§ **Explore the material**
1 > From the forum thread on text-to-speech, copy word for word the passage that begins with "Humans can't drive" and ends with "easier for AI!".
2 > Pick up the forum thread on text-to-speech after its last line and keep it going.

§ **Given text**
_ _ _
Despite lots of Internet talk about text to speech, there's still no really amaz...

kouteiheika · on Jan 6, 2023

There is, just not for English.

Here, take a look at this snippet:

They play 4 clips, 2 of them human, 2 of them AI generated. Can you tell which ones are which?

And the kicker is, this works in real-time (AFAIR), and it doesn't even use the GPU (it's CPU-only), and generates pitch-correct speech (for Japanese). It's not even funny how far ahead they are. And you can buy it right now.

AFAIK they use some sort of a hybrid method with a bunch of custom modeling DSP code around it (they've been doing speech synthesis for over a decade) plus a neural network. One mistake that essentially all of the western TTS models seem to make is that they use only a neural network, without augmenting it with non neural network code, which (from what I can see) is the secret sauce to make a fast and good sounding TTS work.

burkaman · on Jan 6, 2023

I can't, but I don't speak Japanese. Can a fluent Japanese speaker really not tell?

orbital-decay · on Jan 6, 2023

Yes, but can it be used to express emotions? Can it derive emotions from the text alone, without the painstaking guidance? That seems to be the main culprit with existing TTS engines; neutral tone can be generated relatively well.

vanderZwan · on Jan 6, 2023

Honestly I suspect some kind of "emotional markdown" would be more useful if it has a light and intuitive syntax

com2kid · on Jan 6, 2023

Humans can't drive emotions from text alone without external contextual clues.

Such has been the source of much miscommunication online.

Amateur fiction writing, which tends to overemphasize how things are said ("I guess I can go rescue your cat", the exasperated detective said wearily) might be easier for AI!

Valgrim · on Jan 6, 2023

Sure they can, that's the whole point of acting. Also anyone who ever read a story to a kid can infer emotions from the text itself.

com2kid · on Jan 8, 2023

To a limited extent, sure, but kids books are also written to be very emotive.

The linked page actually has examples of the same text being read with different emotions, demonstrating that for even a single sentence a lot of variance is possible.

Simon321 · on Jan 6, 2023

This looks pretty good: https://play.ht/

It was used to do the fake joe rogan/steve jobs podcast: https://podcast.ai/

orbital-decay · on Jan 6, 2023

Natural-sounding TTS models that require additional work (not entirely automatic) exist for quite a while. Obsidian used Sonantic for Outer Worlds (an AA game) in 2019, and the dialogues sounded like they were voiced by real actors.
_ _ _
§ **Data excerpt**
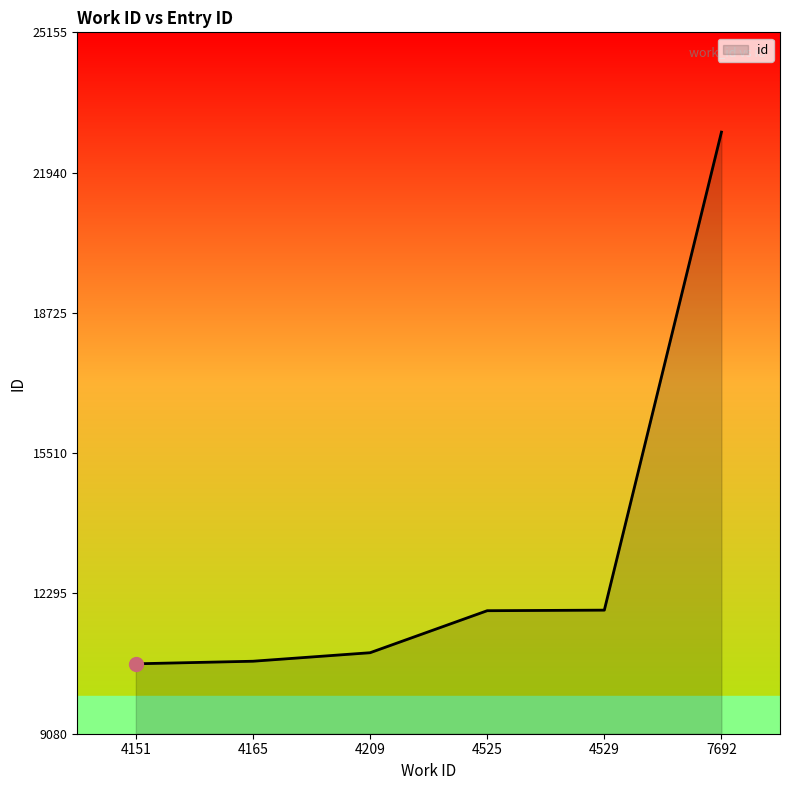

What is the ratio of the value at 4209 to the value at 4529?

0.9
_ _ _
§ **Responses to the exercise**
1 >
Humans can't drive emotions from text alone without external contextual clues.

Such has been the source of much miscommunication online.

Amateur fiction writing, which tends to overemphasize how things are said ("I guess I can go rescue your cat", the exasperated detective said wearily) might be easier for AI!

2 >
dirtyid · on Jan 6, 2023

I think many heavy TTS users (including myself) slowly train to use higher speeds after which point nothing sounds particularly natural. What I want is trained speech models that remain coherent at high speeds (over 3x). Even better if there's bi/multi lingual models that can seemelessly switch between languages.

Xeanort · on Jan 9, 2023

At the moment the best is probably Google WaveNet/Neural2, you can try it here: https://cloud.google.com/text-to-speech

You can use the API to read books/articles aloud in real-time, but it is quite expensive after the free trial.

romeros · on Jan 6, 2023

You should try murf dot ai. It is pretty realistic. Completely blows Amazon Polly and Google's TTS out of water.

andrewstuart · on Jan 6, 2023

I tried it and it sounded like TTS.

If I tried the wrong thing can you provide a link? I’d like to be amazed.

read-bird · on Jan 6, 2023

Check out Descript's Overdub - it is pretty amazing: https://www.descript.com/overdub

trekkie1024 · on Jan 6, 2023

It's free, but I find the "Read aloud" feature in Microsoft Edge to be extremely natural sounding. Try using it to read this comment!

lionside · on Jan 6, 2023

Checkout https://resemble.ai

I used to work there; great team behind the product!

kretaceous · on Jan 6, 2023

Same feeling here. I would love to listen to some of my bookmarked articles in a better, well punctuated/stressed voice.

Tepix · on Jan 6, 2023

Have you looked at the demos for tortoise tts? It's even free. It's not real-time however.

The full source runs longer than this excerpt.